Dentro de este contexto encajaría perfectamente el caso de Orxeta. Se trata de un modesto municipio de apenas 24 Km2 y una población que no supera los 800 habitantes, pero con un entorno natural y un patrimonio cultural privilegiado, bien comunicado y próximo a la costa y a los núcleos de población con fuerte vocación turística.
En consecuencia, y paralelamente a la actividad turística, también se incrementa necesariamente la actividad constructiva para abastecer la demanda de infraestructuras y de viviendas de segunda residencia, afectando a amplias áreas del territorio susceptibles de contener valores patrimoniales de muy diverso orden (arqueológico, etnográfico, paleontológico, etc.).
Este fenómeno plantea una seria problemática en torno a la protección y conservación del legado patrimonial en el medio rural, que es urgente encauzar a través de la puesta en marcha de políticas municipales preventivas, ya no sólo por su consideración como recurso estratégico para el desarrollo económico local, sino como salvaguarda de una de las "principales señas de identidad del pueblo valenciano y testimonio de su contribución a la cultura universal" (Preámbulo. LEY 4/1998, de 11 de junio, de la Generalitat Valenciana, del Patrimonio Cultural Valenciano).

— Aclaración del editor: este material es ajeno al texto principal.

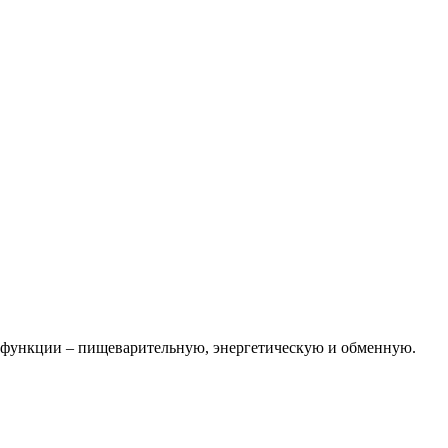
е функции – пищеварительную, энергетическую и обменную.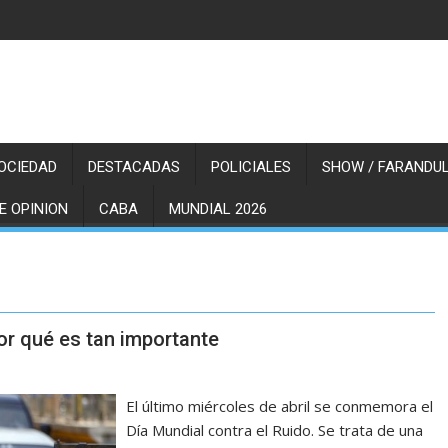
OCIEDAD
DESTACADAS
POLICIALES
SHOW / FARANDUL
E OPINION
CABA
MUNDIAL 2026
por qué es tan importante
El último miércoles de abril se conmemora el
Día Mundial contra el Ruido. Se trata de una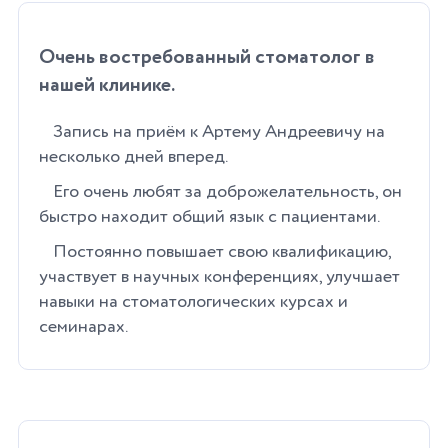
Очень востребованный стоматолог в
нашей клинике.
Запись на приём к Артему Андреевичу на
несколько дней вперед.
Его очень любят за доброжелательность, он
быстро находит общий язык с пациентами.
Постоянно повышает свою квалификацию,
участвует в научных конференциях, улучшает
навыки на стоматологических курсах и
семинарах.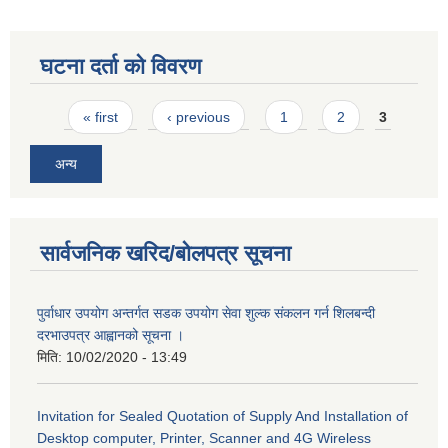
घटना दर्ता को विवरण
Pages
« first
‹ previous
1
2
3
अन्य
सार्वजनिक खरिद/बोलपत्र सूचना
पुर्वाधार उपयोग अन्तर्गत सडक उपयोग सेवा शुल्क संकलन गर्न शिलबन्दी
दरभाउपत्र आह्वानको सूचना ।
मिति:
10/02/2020 - 13:49
Invitation for Sealed Quotation of Supply And Installation of
Desktop computer, Printer, Scanner and 4G Wireless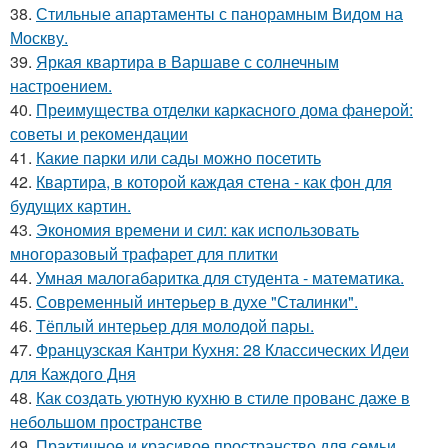
38.
Стильные апартаменты с панорамным Видом на
Москву.
39.
Яркая квартира в Варшаве с солнечным
настроением.
40.
Преимущества отделки каркасного дома фанерой:
советы и рекомендации
41.
Какие парки или сады можно посетить
42.
Квартира, в которой каждая стена - как фон для
будущих картин.
43.
Экономия времени и сил: как использовать
многоразовый трафарет для плитки
44.
Умная малогабаритка для студента - математика.
45.
Современный интерьер в духе "Сталинки".
46.
Тёплый интерьер для молодой пары.
47.
Французская Кантри Кухня: 28 Классических Идеи
для Каждого Дня
48.
Как создать уютную кухню в стиле прованс даже в
небольшом пространстве
49.
Практичное и красивое пространство для семьи.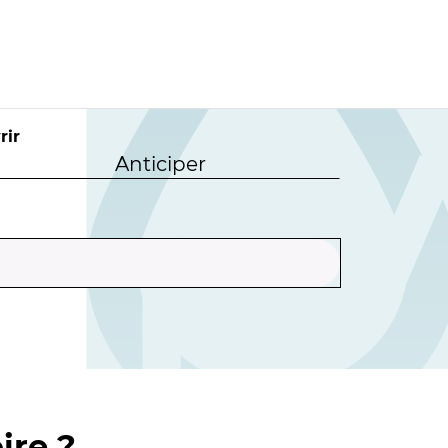
rir
Anticiper
ire ?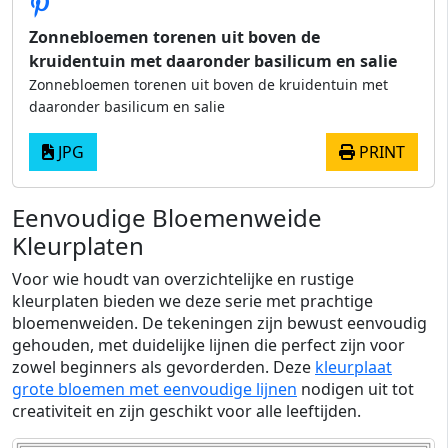
Zonnebloemen torenen uit boven de
kruidentuin met daaronder basilicum en salie
Zonnebloemen torenen uit boven de kruidentuin met
daaronder basilicum en salie
JPG
PRINT
Eenvoudige Bloemenweide
Kleurplaten
Voor wie houdt van overzichtelijke en rustige
kleurplaten bieden we deze serie met prachtige
bloemenweiden. De tekeningen zijn bewust eenvoudig
gehouden, met duidelijke lijnen die perfect zijn voor
zowel beginners als gevorderden. Deze
kleurplaat
grote bloemen met eenvoudige lijnen
nodigen uit tot
creativiteit en zijn geschikt voor alle leeftijden.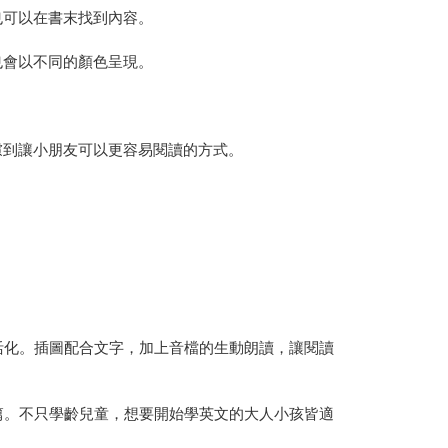
也可以在書末找到內容。
也會以不同的顏色呈現。
慮到讓小朋友可以更容易閱讀的方式。
活化。插圖配合文字，加上音檔的生動朗讀，讓閱讀
篇。不只學齡兒童，想要開始學英文的大人小孩皆適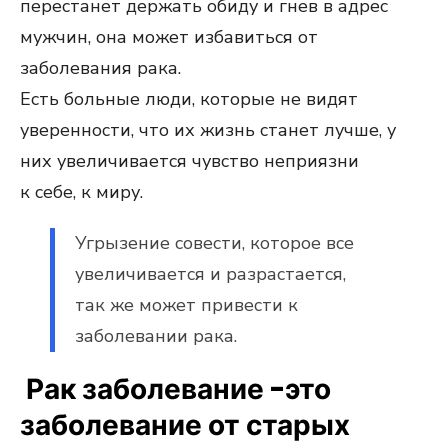
перестанет держать обиду и гнев в адрес
мужчин, она может избавиться от
заболевания рака.
Есть больные люди, которые не видят
уверенности, что их жизнь станет лучше, у
них увеличивается чувство неприязни
к себе, к миру.
Угрызение совести, которое все
увеличивается и разрастается,
так же может привести к
заболевании рака.
Рак заболевание -это
заболевание от старых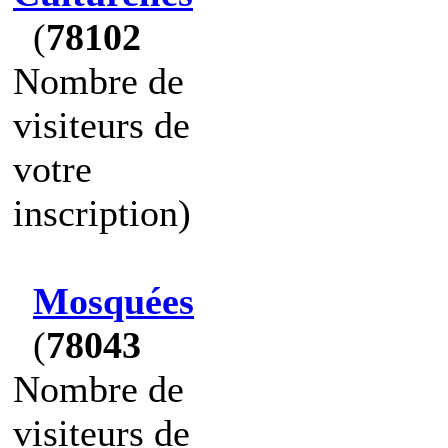
(
78102
Nombre de
visiteurs de
votre
inscription)
Mosquées
(
78043
Nombre de
visiteurs de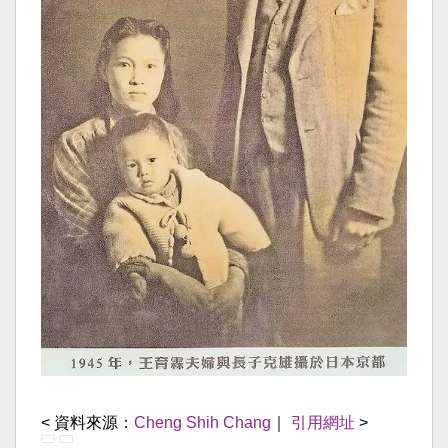
< 資料來源：
Cheng Shih Chang
｜
引用網址
>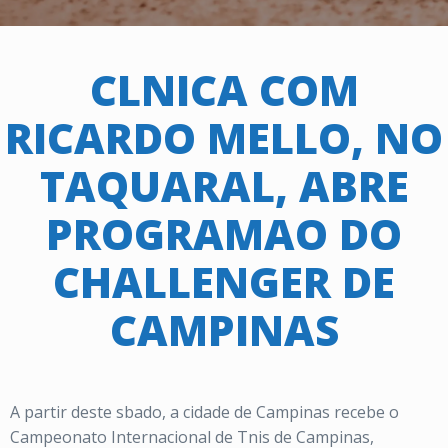
CLNICA COM
RICARDO MELLO, NO
TAQUARAL, ABRE
PROGRAMAO DO
CHALLENGER DE
CAMPINAS
A partir deste sbado, a cidade de Campinas recebe o
Campeonato Internacional de Tnis de Campinas,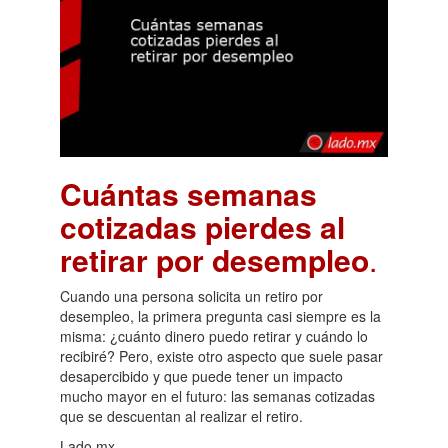
Cuántas semanas
cotizadas pierdes al
retirar por desempleo
.
Cuando una persona solicita un retiro por
desempleo, la primera pregunta casi siempre es la
misma: ¿cuánto dinero puedo retirar y cuándo lo
recibiré? Pero, existe otro aspecto que suele pasar
desapercibido y que puede tener un impacto
mucho mayor en el futuro: las semanas cotizadas
que se descuentan al realizar el retiro.
Lado.mx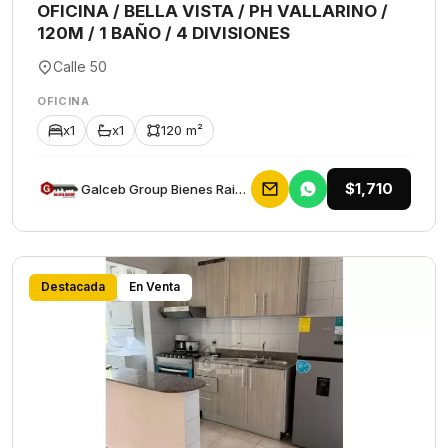
OFICINA / BELLA VISTA / PH VALLARINO /
120M / 1 BAÑO / 4 DIVISIONES
Calle 50
OFICINA
x1
x1
120 m²
$1,710
Galceb Group Bienes Raices
Destacada
En Venta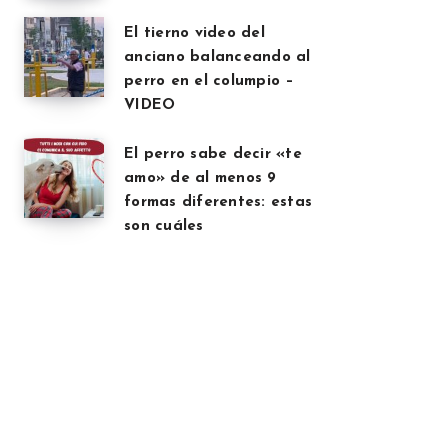
El tierno video del
anciano balanceando al
perro en el columpio –
VIDEO
El perro sabe decir «te
amo» de al menos 9
formas diferentes: estas
son cuáles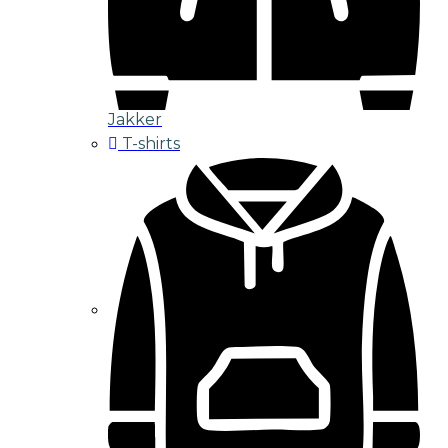
Jakker
T-shirts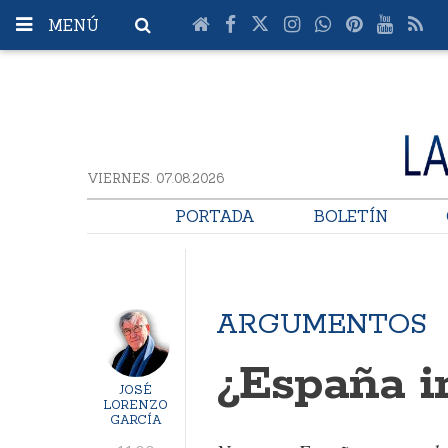
MENÚ
VIERNES. 07.08.2026
PORTADA
BOLETÍN
ARGUMENTOS
¿España i
JOSÉ
LORENZO
GARCÍA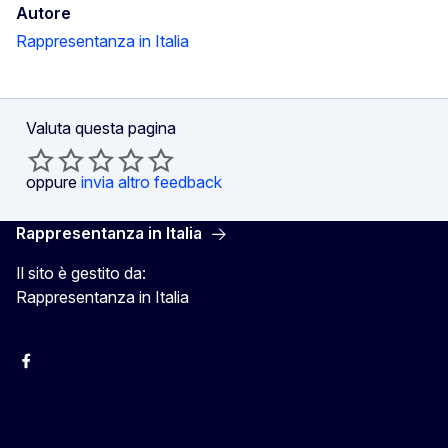
Autore
Rappresentanza in Italia
Valuta questa pagina
oppure
invia altro feedback
Rappresentanza in Italia
Il sito è gestito da:
Rappresentanza in Italia
Facebook Europa in Italia
Instagram Europa in Italia
X Europa in Italia
Youtube Europa in Italia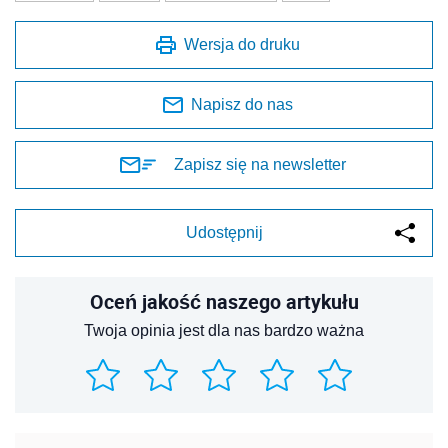
Wersja do druku
Napisz do nas
Zapisz się na newsletter
Udostępnij
Oceń jakość naszego artykułu
Twoja opinia jest dla nas bardzo ważna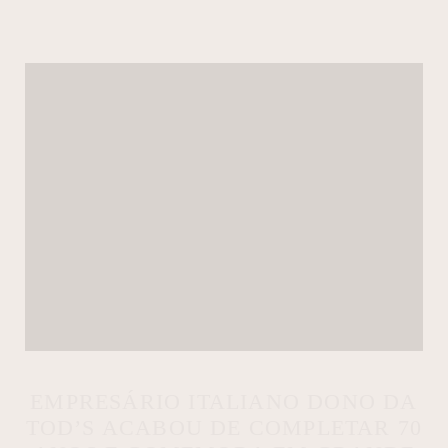
EMPRESÁRIO ITALIANO DONO DA
TOD’S ACABOU DE COMPLETAR 70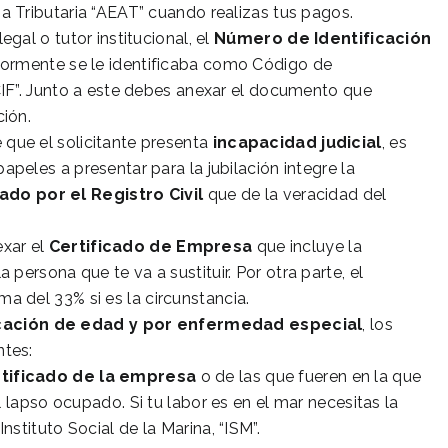
ia Tributaria “AEAT” cuando realizas tus pagos.
egal o tutor institucional, el
Número de Identificación
riormente se le identificaba como Código de
“CIF”. Junto a este debes anexar el documento que
ción.
 que el solicitante presenta
incapacidad judicial
, es
apeles a presentar para la jubilación integre la
ado por el Registro Civil
que de la veracidad del
exar el
Certificado de Empresa
que incluye la
a persona que te va a sustituir. Por otra parte, el
ma del 33% si es la circunstancia.
cación de edad
y por enfermedad especial
, los
ntes:
tificado de la empresa
o de las que fueren en la que
 lapso ocupado. Si tu labor es en el mar necesitas la
stituto Social de la Marina, “ISM”.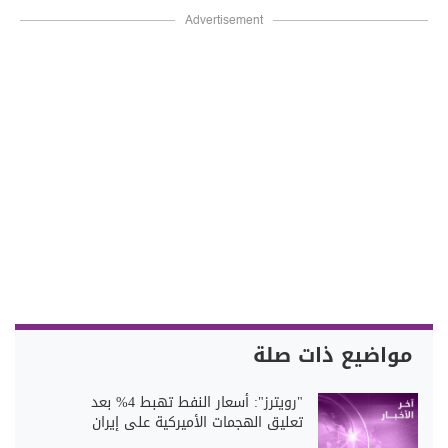
Advertisement
مواضيع ذات صلة
"رويترز": أسعار النفط تهبط 4% بعد
تعليق الهجمات الأميركية على إيران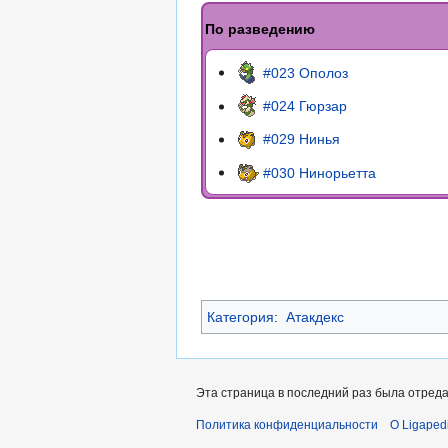
По разведению
#023 Ополоз
#024 Гюрзар
#029 Нинья
#030 Нинорьетта
Категория
:
Атакдекс
Эта страница в последний раз была отреда
Политика конфиденциальности
О Ligaped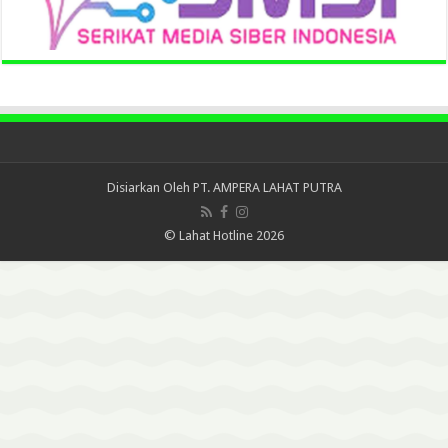
Disiarkan Oleh
PT. AMPERA LAHAT PUTRA
© Lahat Hotline 2026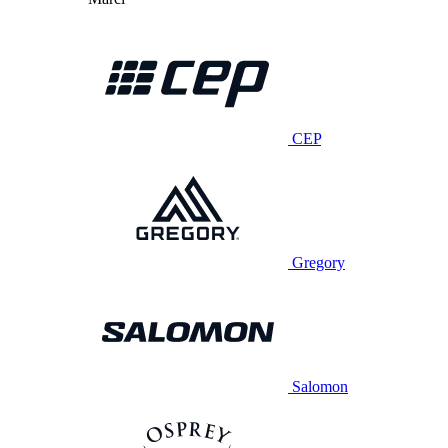
CEP
Gregory
Salomon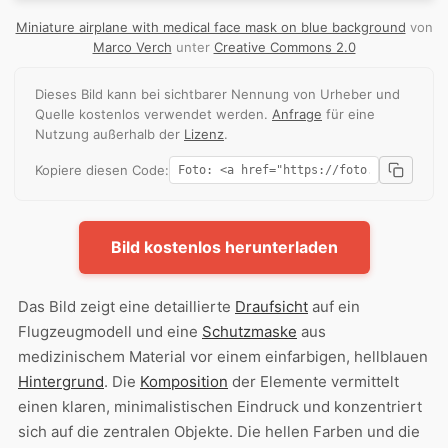
Miniature airplane with medical face mask on blue background
von
Marco Verch
unter
Creative Commons 2.0
Dieses Bild kann bei sichtbarer Nennung von Urheber und
Quelle kostenlos verwendet werden.
Anfrage
für eine
Nutzung außerhalb der
Lizenz
.
Kopiere diesen Code:
Bild kostenlos herunterladen
Das Bild zeigt eine detaillierte
Draufsicht
auf ein
Flugzeugmodell und eine
Schutzmaske
aus
medizinischem Material vor einem einfarbigen, hellblauen
Hintergrund
. Die
Komposition
der Elemente vermittelt
einen klaren, minimalistischen Eindruck und konzentriert
sich auf die zentralen Objekte. Die hellen Farben und die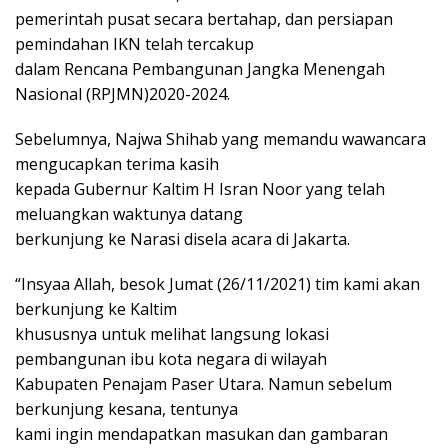
pemerintah pusat secara bertahap, dan persiapan
pemindahan IKN telah tercakup
dalam Rencana Pembangunan Jangka Menengah
Nasional (RPJMN)2020-2024.
Sebelumnya, Najwa Shihab yang memandu wawancara
mengucapkan terima kasih
kepada Gubernur Kaltim H Isran Noor yang telah
meluangkan waktunya datang
berkunjung ke Narasi disela acara di Jakarta.
“Insyaa Allah, besok Jumat (26/11/2021) tim kami akan
berkunjung ke Kaltim
khususnya untuk melihat langsung lokasi
pembangunan ibu kota negara di wilayah
Kabupaten Penajam Paser Utara. Namun sebelum
berkunjung kesana, tentunya
kami ingin mendapatkan masukan dan gambaran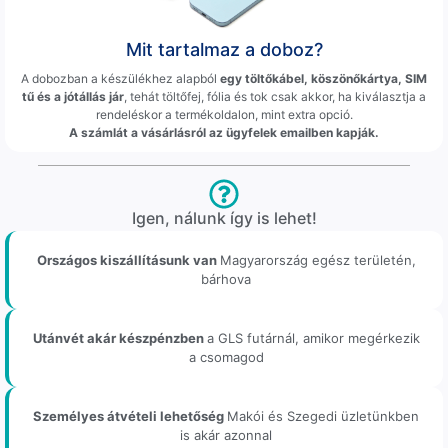
Mit tartalmaz a doboz?
A dobozban a készülékhez alapból
egy töltőkábel, köszönőkártya, SIM
tű és a jótállás jár
, tehát töltőfej, fólia és tok csak akkor, ha kiválasztja a
rendeléskor a termékoldalon, mint extra opció.
A számlát a vásárlásról az ügyfelek emailben kapják.
Igen, nálunk így is lehet!
Országos kiszállításunk van
Magyarország egész területén,
bárhova
Utánvét akár készpénzben
a GLS futárnál, amikor megérkezik
a csomagod
Személyes átvételi lehetőség
Makói és Szegedi üzletünkben
is akár azonnal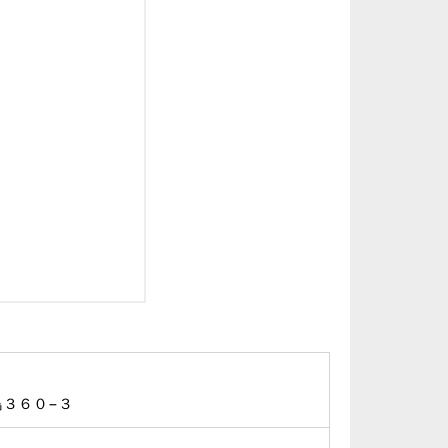
３６０−３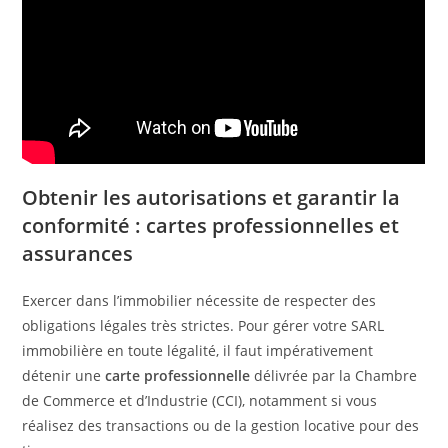
Obtenir les autorisations et garantir la
conformité : cartes professionnelles et
assurances
Exercer dans l’immobilier nécessite de respecter des
obligations légales très strictes. Pour gérer votre SARL
immobilière en toute légalité, il faut impérativement
détenir une
carte professionnelle
délivrée par la Chambre
de Commerce et d’Industrie (CCI), notamment si vous
réalisez des transactions ou de la gestion locative pour des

Es esta una labor de enormes proporciones que corresponde especialmente a la administración cultural, pero en la que es indispensable la colaboración de todos los ciudadanos.
En sintonía con los principios de la Ley Valenciana 4/1998 de Patrimonio Cultural, estamos convencidos de que la protección y conservación del patrimonio cultural no pasa únicamente por la toma de una serie de medidas preventivas, prohibitivas y sancionadoras por parte de las instituciones y poderes públicos. La colaboración de la sociedad, a través de la educación, la información, la difusión y campañas de sensibilización, es la piedra angular imprescindible en esta labor de salvaguarda.